Trying to lean myself, so trying to lean my smokes. I thought I'd try a well seasoned bison fatty filled with spinach and mushrooms. I'd like to leave off the bacon wrap but bison tends to fall apart pretty easily. I am thinking of wrapping in cheesecloth. I've seen posts from folks using cheesecloth on Turkeys, so I guess it won't catch on fire. Anyone have experience or knowledge of a cheesecloth wrapped fatty? Might also try cabbage and sweet bell peppers for filling. All thoughts, except those relating to the absurdity of leaning out a fatty, will be appreciated. Humm, wonder how it would be if I wrapped the bison fatty in cabbage leaves?


----------



## waywardswede (Nov 26, 2013)

I've been looking at making a fatty, but I'm trying to watch some of the stuff I eat, too, and most of the ones you see really deserve the name.  I think what you're doing sounds like a great idea, have you found anything else smoking in a cheesecloth?  I would think if you wrap it in cabbage then only the cabbage leaves would take the smoke. Not sure what the flash point of cheesecloth is.

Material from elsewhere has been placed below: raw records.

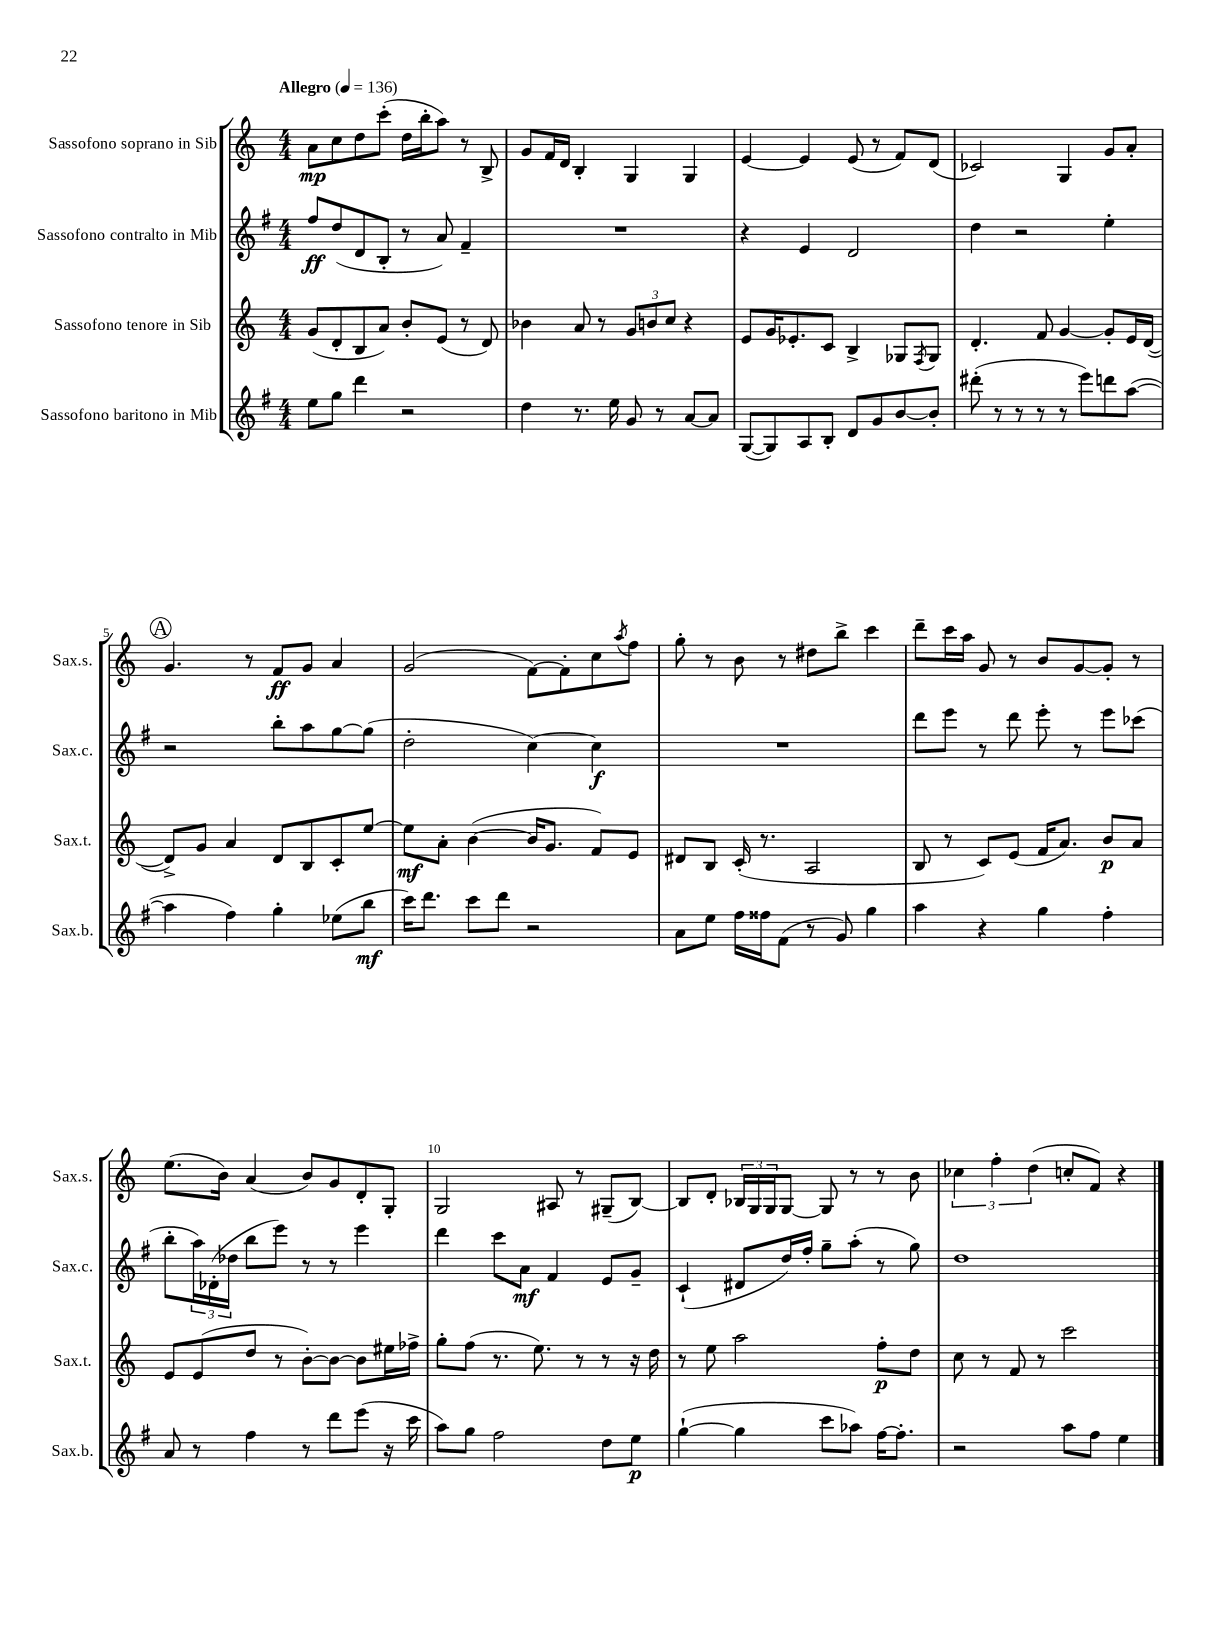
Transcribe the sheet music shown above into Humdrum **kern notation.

**kern	**kern	**kern	**kern
*staff4	*staff3	*staff2	*staff1
*clefG2	*clefG2	*clefG2	*clefG2
*k[f#]	*k[]	*k[f#]	*k[]
*M4/4	*M4/4	*M4/4	*M4/4
*MM136	*MM136	*MM136	*MM136
8ee	(8g	8ff#	8a
8gg	8d'	(8dd	8cc
4ddd	8B	8d	8dd
.	8a)	8B'	(8ccc'
2r	8b'	8r	16dd
.	.	.	16bb'
.	(8e	8a)	8aa)
.	8r	4f#~	8r
.	8d)	.	8B^
=	=	=	=
4dd	4b-	1r	8g
.	.	.	16f
.	.	.	16d
8.r	8a	.	4B'
.	8r	.	.
16ee	.	.	.
8g	12g	.	4G
.	12b	.	.
8r	.	.	.
.	12cc	.	.
[8a	4r	.	4G
8a]	.	.	.
=	=	=	=
([8G	8e	4r	[4e
8G])	16g	.	.
.	8.e-'	.	.
8A	.	4e	4e]
8B'	8c	.	.
8d	4B^	2d	(8e
8g	.	.	8r
[8b	8G-	.	8f)
.	8qF	.	.
8b']	8G-	.	(8d
=	=	=	=
(8ddd#'	4.d'	4dd	2c-)
8r	.	.	.
8r	.	2r	.
8r	8f	.	.
8r	[4g	.	4G
8eee)	.	.	.
8ddd	8g']	4ee'	8g
([8aa	16e	.	8a'
.	([16d	.	.
=	=	=	=
4aa]	8d^])	2r	4.g
.	8g	.	.
4ff#)	4a	.	.
.	.	.	8r
4gg'	8d	8bb'	8f
.	8B	8aa	8g
(8ee-	8c'	[8gg	4a
8bb	[8ee	(8gg]	.
=	=	=	=
16ccc)	8ee]	2dd'	(2g
8.ddd	.	.	.
.	8a'	.	.
8ccc	([4b	.	.
8ddd	.	.	.
2r	16b]	[4cc)	[8f)
.	8.g	.	.
.	.	.	8f']
.	8f)	4cc]	8cc
.	.	.	8qaa
.	8e	.	8ff
=	=	=	=
8a	8d#	1r	8gg'
8ee	8B	.	8r
16ff#	(16c'	.	8b
16ff##	8.r	.	.
(8f#	.	.	8r
8r	2A	.	8dd#
8g)	.	.	8bb^
4gg	.	.	4ccc
=	=	=	=
4aa	8B	8ddd	8ddd~
.	8r	8eee	16ccc
.	.	.	16aa
4r	8c)	8r	8g
.	(8e	8ddd	8r
4gg	16f	8eee'	8b
.	8.a)	.	.
.	.	8r	[8g
4ff#'	8b	8eee	8g']
.	8a	(8ccc-	8r
=	=	=	=
8a	8e	8bb'	(8.ee
8r	(8e	24aa)	.
.	.	(24d-'	.
.	.	.	16b)
.	.	24dd-	.
4ff#	8dd	8bb	(4a
.	8r	8eee)	.
8r	[8b')	8r	8b)
8ddd	8b_	8r	8g
(8eee	8b]	4eee	8d'
16r	16ee#	.	8G'
16ccc	16ff-^	.	.
=	=	=	=
8aa)	8gg'	4ddd	2G
8gg	(8ff	.	.
2ff#	8.r	8ccc	.
.	.	8a	.
.	8.ee)	.	.
.	.	4f#	8A#
.	8r	.	8r
8dd	8r	8e	(8G#~
8ee	16r	8g~	[8B)
.	16dd	.	.
=	=	=	=
([4gg`	8r	(4c`	8B]
.	8ee	.	8d'
4gg]	2aa	8d#	24B-
.	.	.	24G
.	.	.	24G
.	.	16dd)	[8G
.	.	16ff#'	.
8ccc	.	8gg~	8G]
8aa-)	.	(8aa'	8r
[16ff#	8ff'	8r	8r
8.ff#']	.	.	.
.	8dd	8gg)	8b
=	=	=	=
2r	8cc	1dd	6cc-
.	8r	.	.
.	.	.	6ff'
.	8f	.	.
.	.	.	(6dd
.	8r	.	.
8aa	2ccc	.	8cc'
8ff#	.	.	8f)
4ee	.	.	4r
==	==	==	==
*-	*-	*-	*-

I'm going to follow this, I hope someone else has tried something like this.


----------



## timberjet (Nov 26, 2013)

You might mix that Bison burger up with some egg and fresh breadcrumbs and ground turkey bacon....Just some ideas. I have made Meatloaf that held it's shape through the whole smoke and went right back in it's original form pan at the end. I used Venison ground with turkey bacon and some farm fresh eggs. Mix it pretty well and it should hold together. I chill mine in a cooking sprayed bread loaf pan and put it on the rack upside down. Once it heats up a little you can pull the pan right off. You can make a void in the middle of your loaf for the innards and top with meat mixture. Not a very good tutorial on short notice but I did this last week and it was awesome. Like I said went right back in the pan at the end with very little shrinkage. Also remember that most of the fat renders out in the smoking process and is gone this way leaving nothing but the good flavor.


----------



## chuckles (Nov 26, 2013)

Great ideas, David. Venison is just as lean as bison so I'm sure these ideas will work great for me. Doing my first cold weather smoke today in my Bradley electric. Temps around 32* with winds about 21 mph. Seems to be holding the smoker temp pretty consistent. Have a small shoulder to pull for my wife and a small brisket flat going for me.  Going to be a great dinner. 
Roy


----------



## chuckles (Nov 27, 2013)

Wow, sure learned about the wind. Shortly after that second post, smoker temp started dropping, wind picked up to 26 mph.  Wind seemed to be sucking all the heat out the top vent. Closed the vent some and set up wind block around 2 sides of the vent. Helped a lot.


----------